■ Supplied material ■
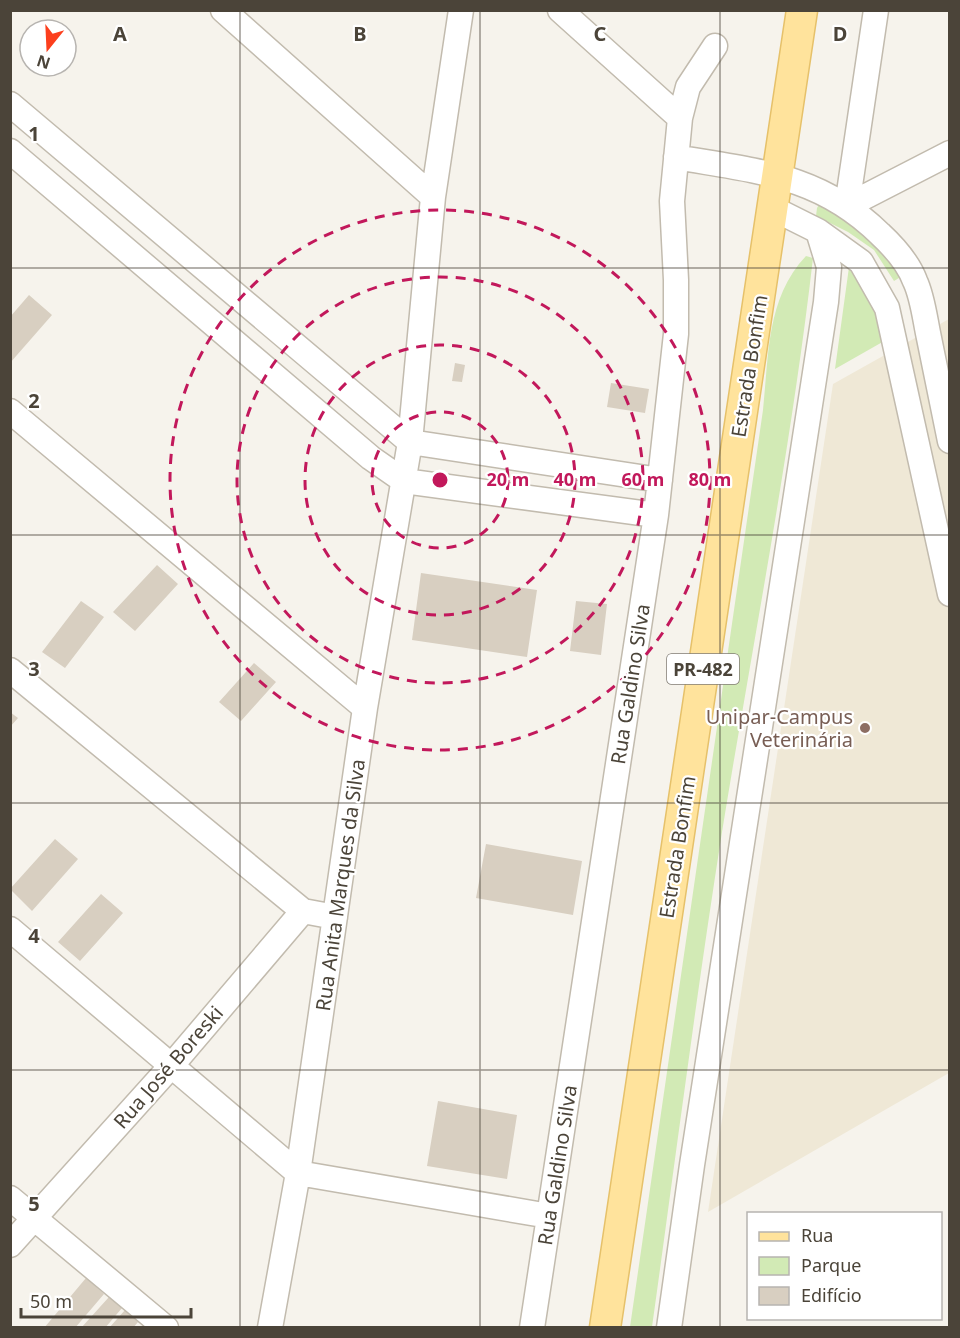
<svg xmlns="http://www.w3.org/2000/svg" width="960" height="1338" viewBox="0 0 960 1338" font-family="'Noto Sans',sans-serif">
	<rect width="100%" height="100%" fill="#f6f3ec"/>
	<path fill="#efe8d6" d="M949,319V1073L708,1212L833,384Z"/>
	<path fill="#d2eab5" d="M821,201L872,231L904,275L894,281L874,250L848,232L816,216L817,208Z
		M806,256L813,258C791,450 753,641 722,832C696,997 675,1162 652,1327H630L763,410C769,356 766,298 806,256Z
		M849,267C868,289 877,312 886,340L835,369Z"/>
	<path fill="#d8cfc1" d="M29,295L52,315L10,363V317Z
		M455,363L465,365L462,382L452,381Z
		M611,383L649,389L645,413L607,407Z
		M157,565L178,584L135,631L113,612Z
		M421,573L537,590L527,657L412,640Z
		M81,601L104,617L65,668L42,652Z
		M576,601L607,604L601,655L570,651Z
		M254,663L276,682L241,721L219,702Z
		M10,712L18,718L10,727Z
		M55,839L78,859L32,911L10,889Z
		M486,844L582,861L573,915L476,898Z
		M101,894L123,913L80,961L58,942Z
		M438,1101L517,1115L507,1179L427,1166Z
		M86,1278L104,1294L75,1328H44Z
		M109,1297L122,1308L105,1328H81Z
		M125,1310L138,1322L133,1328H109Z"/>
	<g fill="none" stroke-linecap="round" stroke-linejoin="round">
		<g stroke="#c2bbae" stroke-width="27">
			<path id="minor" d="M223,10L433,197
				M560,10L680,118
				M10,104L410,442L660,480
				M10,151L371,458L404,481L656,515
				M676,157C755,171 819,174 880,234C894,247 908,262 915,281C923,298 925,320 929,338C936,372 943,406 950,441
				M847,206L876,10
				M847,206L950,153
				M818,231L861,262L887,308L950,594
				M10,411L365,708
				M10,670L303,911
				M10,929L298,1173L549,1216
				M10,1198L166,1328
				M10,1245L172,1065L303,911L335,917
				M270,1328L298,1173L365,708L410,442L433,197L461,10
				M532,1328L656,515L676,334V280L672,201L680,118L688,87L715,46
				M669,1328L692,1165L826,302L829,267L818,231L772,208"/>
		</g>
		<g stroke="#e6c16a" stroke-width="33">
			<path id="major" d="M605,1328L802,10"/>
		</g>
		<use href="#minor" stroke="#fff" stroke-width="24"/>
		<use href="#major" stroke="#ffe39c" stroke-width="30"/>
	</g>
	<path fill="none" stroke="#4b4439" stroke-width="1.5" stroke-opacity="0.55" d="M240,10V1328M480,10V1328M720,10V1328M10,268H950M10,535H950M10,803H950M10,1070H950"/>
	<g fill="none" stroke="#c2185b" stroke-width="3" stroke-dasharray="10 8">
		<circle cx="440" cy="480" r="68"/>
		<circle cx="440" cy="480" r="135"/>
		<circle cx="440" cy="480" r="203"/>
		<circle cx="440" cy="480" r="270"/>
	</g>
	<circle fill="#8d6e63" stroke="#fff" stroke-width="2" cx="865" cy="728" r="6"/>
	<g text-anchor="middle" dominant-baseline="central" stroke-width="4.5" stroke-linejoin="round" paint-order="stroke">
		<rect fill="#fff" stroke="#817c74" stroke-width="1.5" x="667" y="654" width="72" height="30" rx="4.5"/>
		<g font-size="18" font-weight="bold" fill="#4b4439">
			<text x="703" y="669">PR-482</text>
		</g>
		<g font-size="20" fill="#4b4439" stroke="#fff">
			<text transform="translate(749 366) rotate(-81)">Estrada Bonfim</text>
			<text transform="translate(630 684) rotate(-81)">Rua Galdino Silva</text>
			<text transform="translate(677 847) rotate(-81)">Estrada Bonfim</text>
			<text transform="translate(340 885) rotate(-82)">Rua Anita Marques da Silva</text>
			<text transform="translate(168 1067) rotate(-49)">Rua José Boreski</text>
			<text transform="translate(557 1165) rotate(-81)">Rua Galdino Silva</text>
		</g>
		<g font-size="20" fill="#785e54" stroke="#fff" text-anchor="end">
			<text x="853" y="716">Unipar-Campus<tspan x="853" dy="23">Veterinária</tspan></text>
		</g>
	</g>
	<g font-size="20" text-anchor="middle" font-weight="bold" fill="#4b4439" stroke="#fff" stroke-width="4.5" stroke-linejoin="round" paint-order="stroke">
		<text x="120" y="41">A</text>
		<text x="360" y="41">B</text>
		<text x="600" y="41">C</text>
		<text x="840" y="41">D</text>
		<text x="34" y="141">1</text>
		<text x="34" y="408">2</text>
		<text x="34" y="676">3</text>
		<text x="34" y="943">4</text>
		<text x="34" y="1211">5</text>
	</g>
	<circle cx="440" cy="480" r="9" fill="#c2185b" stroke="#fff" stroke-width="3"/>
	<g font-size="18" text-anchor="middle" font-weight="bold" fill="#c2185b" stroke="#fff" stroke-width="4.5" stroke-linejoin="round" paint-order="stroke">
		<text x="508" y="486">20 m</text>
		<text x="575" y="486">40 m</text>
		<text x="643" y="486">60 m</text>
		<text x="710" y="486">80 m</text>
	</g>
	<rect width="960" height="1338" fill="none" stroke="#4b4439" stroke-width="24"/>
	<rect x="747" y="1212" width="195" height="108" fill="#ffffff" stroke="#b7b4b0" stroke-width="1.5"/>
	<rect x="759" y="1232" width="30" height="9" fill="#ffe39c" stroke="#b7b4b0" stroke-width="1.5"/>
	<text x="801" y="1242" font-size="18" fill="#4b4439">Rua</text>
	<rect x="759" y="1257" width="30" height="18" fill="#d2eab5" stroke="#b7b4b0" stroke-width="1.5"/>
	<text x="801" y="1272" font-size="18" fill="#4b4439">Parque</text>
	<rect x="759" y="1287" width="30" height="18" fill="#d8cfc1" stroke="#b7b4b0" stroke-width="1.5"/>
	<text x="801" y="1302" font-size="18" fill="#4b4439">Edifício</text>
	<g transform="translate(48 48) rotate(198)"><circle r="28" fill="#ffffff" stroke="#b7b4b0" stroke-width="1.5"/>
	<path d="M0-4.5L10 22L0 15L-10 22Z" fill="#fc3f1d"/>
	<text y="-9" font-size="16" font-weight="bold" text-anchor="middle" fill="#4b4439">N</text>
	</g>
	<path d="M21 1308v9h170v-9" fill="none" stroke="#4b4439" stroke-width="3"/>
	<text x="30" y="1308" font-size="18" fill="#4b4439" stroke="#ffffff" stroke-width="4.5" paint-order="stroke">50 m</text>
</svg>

■ Work to be completed ■
Your copy of the listing should match it exactly, apart from the pictures, which are left out.

■ Response to the task ■
<svg xmlns="http://www.w3.org/2000/svg" width="960" height="1338" viewBox="0 0 960 1338" font-family="'Noto Sans',sans-serif">
	<rect width="100%" height="100%" fill="#f6f3ec"/>
	<path fill="#efe8d6" d="M949,319V1073L708,1212L833,384Z"/>
	<path fill="#d2eab5" d="M821,201L872,231L904,275L894,281L874,250L848,232L816,216L817,208Z
		M806,256L813,258C791,450 753,641 722,832C696,997 675,1162 652,1327H630L763,410C769,356 766,298 806,256Z
		M849,267C868,289 877,312 886,340L835,369Z"/>
	<path fill="#d8cfc1" d="M29,295L52,315L10,363V317Z
		M455,363L465,365L462,382L452,381Z
		M611,383L649,389L645,413L607,407Z
		M157,565L178,584L135,631L113,612Z
		M421,573L537,590L527,657L412,640Z
		M81,601L104,617L65,668L42,652Z
		M576,601L607,604L601,655L570,651Z
		M254,663L276,682L241,721L219,702Z
		M10,712L18,718L10,727Z
		M55,839L78,859L32,911L10,889Z
		M486,844L582,861L573,915L476,898Z
		M101,894L123,913L80,961L58,942Z
		M438,1101L517,1115L507,1179L427,1166Z
		M86,1278L104,1294L75,1328H44Z
		M109,1297L122,1308L105,1328H81Z
		M125,1310L138,1322L133,1328H109Z"/>
	<g fill="none" stroke-linecap="round" stroke-linejoin="round">
		<g stroke="#c2bbae" stroke-width="27">
			<path id="minor" d="M223,10L433,197
				M560,10L680,118
				M10,104L410,442L660,480
				M10,151L371,458L404,481L656,515
				M676,157C755,171 819,174 880,234C894,247 908,262 915,281C923,298 925,320 929,338C936,372 943,406 950,441
				M847,206L876,10
				M847,206L950,153
				M818,231L861,262L887,308L950,594
				M10,411L365,708
				M10,670L303,911
				M10,929L298,1173L549,1216
				M10,1198L166,1328
				M10,1245L172,1065L303,911L335,917
				M270,1328L298,1173L365,708L410,442L433,197L461,10
				M532,1328L656,515L676,334V280L672,201L680,118L688,87L715,46
				M669,1328L692,1165L826,302L829,267L818,231L772,208"/>
		</g>
		<g stroke="#e6c16a" stroke-width="33">
			<path id="major" d="M605,1328L802,10"/>
		</g>
		<use href="#minor" stroke="#fff" stroke-width="24"/>
		<use href="#major" stroke="#ffe39c" stroke-width="30"/>
	</g>
	<path fill="none" stroke="#4b4439" stroke-width="1.5" stroke-opacity="0.55" d="M240,10V1328M480,10V1328M720,10V1328M10,268H950M10,535H950M10,803H950M10,1070H950"/>
	<g fill="none" stroke="#c2185b" stroke-width="3" stroke-dasharray="10 8">
		<circle cx="440" cy="480" r="68"/>
		<circle cx="440" cy="480" r="135"/>
		<circle cx="440" cy="480" r="203"/>
		<circle cx="440" cy="480" r="270"/>
	</g>
	<circle fill="#8d6e63" stroke="#fff" stroke-width="2" cx="865" cy="728" r="6"/>
	<g text-anchor="middle" dominant-baseline="central" stroke-width="4.5" stroke-linejoin="round" paint-order="stroke">
		<rect fill="#fff" stroke="#817c74" stroke-width="1.5" x="667" y="654" width="72" height="30" rx="4.5"/>
		<g font-size="18" font-weight="bold" fill="#4b4439">
			<text x="703" y="669">PR-482</text>
		</g>
		<g font-size="20" fill="#4b4439" stroke="#fff">
			<text transform="translate(749 366) rotate(-81)">Estrada Bonfim</text>
			<text transform="translate(630 684) rotate(-81)">Rua Galdino Silva</text>
			<text transform="translate(677 847) rotate(-81)">Estrada Bonfim</text>
			<text transform="translate(340 885) rotate(-82)">Rua Anita Marques da Silva</text>
			<text transform="translate(168 1067) rotate(-49)">Rua José Boreski</text>
			<text transform="translate(557 1165) rotate(-81)">Rua Galdino Silva</text>
		</g>
		<g font-size="20" fill="#785e54" stroke="#fff" text-anchor="end">
			<text x="853" y="716">Unipar-Campus<tspan x="853" dy="23">Veterinária</tspan></text>
		</g>
	</g>
	<g font-size="20" text-anchor="middle" font-weight="bold" fill="#4b4439" stroke="#fff" stroke-width="4.5" stroke-linejoin="round" paint-order="stroke">
		<text x="120" y="41">A</text>
		<text x="360" y="41">B</text>
		<text x="600" y="41">C</text>
		<text x="840" y="41">D</text>
		<text x="34" y="141">1</text>
		<text x="34" y="408">2</text>
		<text x="34" y="676">3</text>
		<text x="34" y="943">4</text>
		<text x="34" y="1211">5</text>
	</g>
	<circle cx="440" cy="480" r="9" fill="#c2185b" stroke="#fff" stroke-width="3"/>
	<g font-size="18" text-anchor="middle" font-weight="bold" fill="#c2185b" stroke="#fff" stroke-width="4.5" stroke-linejoin="round" paint-order="stroke">
		<text x="508" y="486">20 m</text>
		<text x="575" y="486">40 m</text>
		<text x="643" y="486">60 m</text>
		<text x="710" y="486">80 m</text>
	</g>
	<rect width="960" height="1338" fill="none" stroke="#4b4439" stroke-width="24"/>
	<rect x="747" y="1212" width="195" height="108" fill="#ffffff" stroke="#b7b4b0" stroke-width="1.5"/>
	<rect x="759" y="1232" width="30" height="9" fill="#ffe39c" stroke="#b7b4b0" stroke-width="1.5"/>
	<text x="801" y="1242" font-size="18" fill="#4b4439">Rua</text>
	<rect x="759" y="1257" width="30" height="18" fill="#d2eab5" stroke="#b7b4b0" stroke-width="1.5"/>
	<text x="801" y="1272" font-size="18" fill="#4b4439">Parque</text>
	<rect x="759" y="1287" width="30" height="18" fill="#d8cfc1" stroke="#b7b4b0" stroke-width="1.5"/>
	<text x="801" y="1302" font-size="18" fill="#4b4439">Edifício</text>
	<g transform="translate(48 48) rotate(198)"><circle r="28" fill="#ffffff" stroke="#b7b4b0" stroke-width="1.5"/>
	<path d="M0-4.5L10 22L0 15L-10 22Z" fill="#fc3f1d"/>
	<text y="-9" font-size="16" font-weight="bold" text-anchor="middle" fill="#4b4439">N</text>
	</g>
	<path d="M21 1308v9h170v-9" fill="none" stroke="#4b4439" stroke-width="3"/>
	<text x="30" y="1308" font-size="18" fill="#4b4439" stroke="#ffffff" stroke-width="4.5" paint-order="stroke">50 m</text>
</svg>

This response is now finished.